Seine Kollegen werden namentlich genannt: Cunz Rehberger aus Niederschöllenbach (Unterschöllenbach), Heinrich Schneider aus Oberschöllenbach und Albrecht Rauh aus Beerbach.  

Die Belehnung nahm der König zusammen mit einer Reihe ähnlicher Amtshandlungen während eines Aufenthalts in Nürnberg vor. Eine Urkunde wurde darüber nicht gesondert ausgestellt, wie es in den damaligen Aufzeichnungen in lateinischer Sprache vermerkt wird: „non habent litteras desuper“ (zu Deutsch: Sie haben darüber nichts Schriftliches erhalten). Aus heutiger Sicht ist das schade, denn dieser Vorgang hat zweifache Bedeutung für unsere Gemeinde:
1. Zum ersten Mal wird von der Nikolauskapelle bei Beerbach gesprochen, und somit ist nachweisbar, dass unsere Kirche damals schon an der heutigen Stelle existierte und in ihren frühesten Teilen über 600 Jahre alt ist.
2. Zum ersten Mal wird auch ein Gotteshauspfleger und damit eine eigenständige Kirchenverwaltung greifbar.

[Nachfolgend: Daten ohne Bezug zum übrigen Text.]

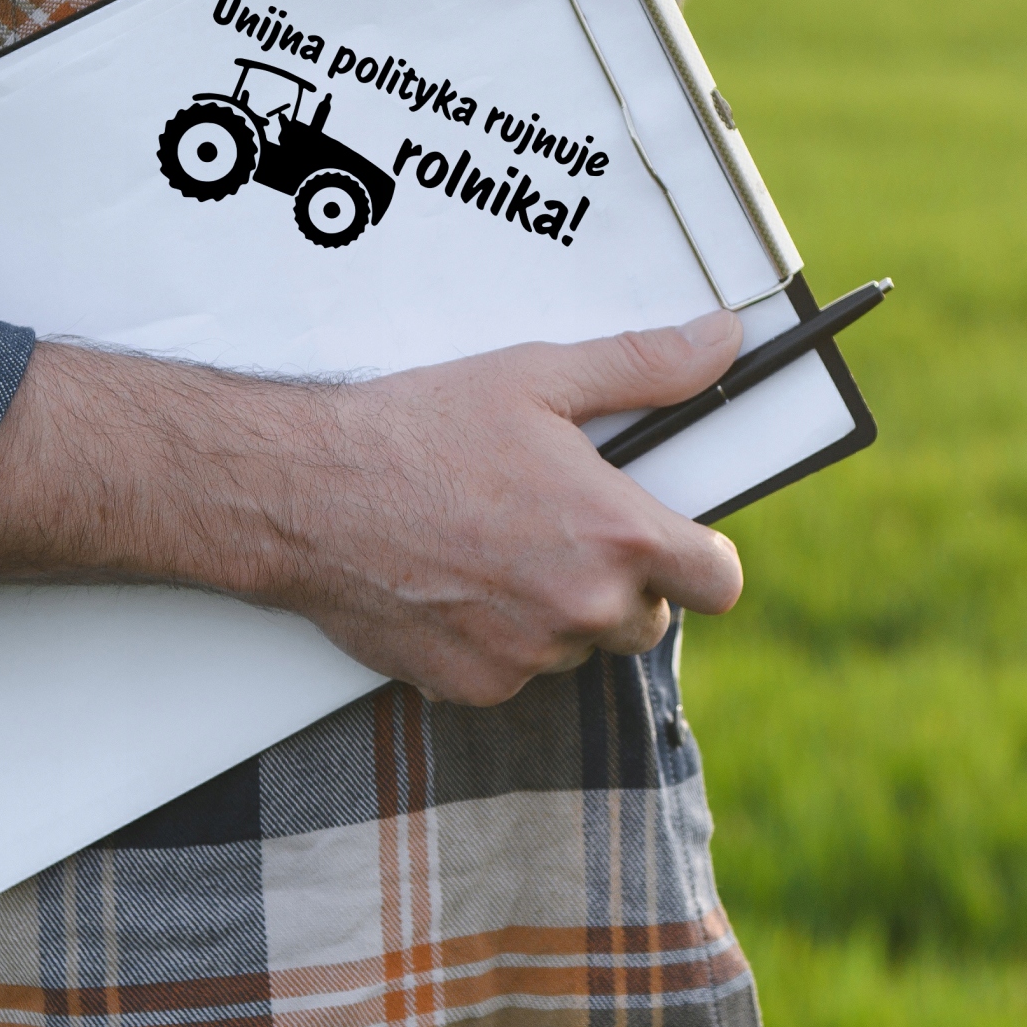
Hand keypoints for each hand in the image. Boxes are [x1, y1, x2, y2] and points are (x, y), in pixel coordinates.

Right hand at [0, 313, 746, 705]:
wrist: (304, 494)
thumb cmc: (414, 429)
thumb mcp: (536, 377)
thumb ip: (644, 366)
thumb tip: (722, 341)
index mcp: (616, 534)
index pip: (719, 582)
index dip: (701, 558)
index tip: (672, 538)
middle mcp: (581, 607)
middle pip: (649, 620)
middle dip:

Und aus der späteren Urkunde von 1438 erfahren wir durch die Herkunft der genannten Personen bereits etwas über den Einzugsbereich, den diese „Kirchengemeinde“ damals hatte. Erwähnt werden Beerbach, Tauchersreuth, Ober- und Unterschöllenbach. Mehr als 4 Personen gehörten dem Gremium der Gotteshauspfleger nicht an, aber wir können daraus den Umfang der Beerbacher „Urgemeinde“ ermessen. Sie bestand aus den Orten Beerbach, Tauchersreuth, Gaisreuth, Simmelberg, Groß- und Kleingeschaidt, Ober- und Unterschöllenbach, Brand und Steinbach (Ortsteil diesseits der Schwabach) und damit aus dem gesamten westlichen Bereich der damaligen Pfarrei Kirchröttenbach.

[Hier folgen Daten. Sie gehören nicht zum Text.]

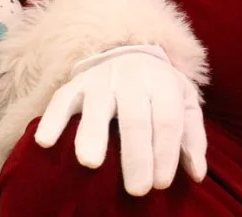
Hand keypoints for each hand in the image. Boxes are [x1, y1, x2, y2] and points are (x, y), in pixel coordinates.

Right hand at [34, 44, 206, 195]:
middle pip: (135, 118)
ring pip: (96, 106)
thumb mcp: (184, 102)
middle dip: (137, 155)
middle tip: (137, 190)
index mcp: (162, 83)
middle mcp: (131, 78)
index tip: (161, 184)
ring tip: (90, 164)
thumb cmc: (159, 89)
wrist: (128, 51)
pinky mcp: (75, 84)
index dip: (166, 151)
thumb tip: (197, 173)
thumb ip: (192, 137)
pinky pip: (61, 100)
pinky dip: (52, 119)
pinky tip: (44, 142)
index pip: (166, 119)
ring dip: (92, 134)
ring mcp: (100, 80)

Stiftungen und Zuwendungen aus dem 15. Jahrhundert beweisen, dass sich diese Ortschaften bereits damals mit der Beerbacher Kirche eng verbunden fühlten und dort ihre geistliche Heimat suchten, obwohl sie zum Besuch ihres Gotteshauses oft weite, zeitraubende Wege zurücklegen mussten. Diese Entwicklung fand dann 1520 ihren Abschluss mit der Errichtung der Pfarrei. Neunhof, Simonshofen und Bullach schlossen sich im Zeitraum vom 16. bis zum frühen 19. Jh. an.
In seinem Brief an die Gemeinde in Kolossä schreibt der Apostel Paulus vom Glauben und der Hoffnung in Christus, von der Wahrheit des Evangeliums. „Wie in aller Welt, so bringt es auch bei Euch Frucht und wächst von dem Tag an, da ihr von der Gnade Gottes gehört und sie erkannt habt“ (Kol. 1,3-6). Im Rückblick auf 600 Jahre und mehr gelten diese Worte auch für unsere Gemeinde und wir sollten sie weiterhin beherzigen im Hinblick auf die bevorstehenden Veränderungen in den Strukturen unserer Landeskirche, ihrer Gemeinden und damit auch unserer 600-jährigen Kirchengemeinde Beerbach.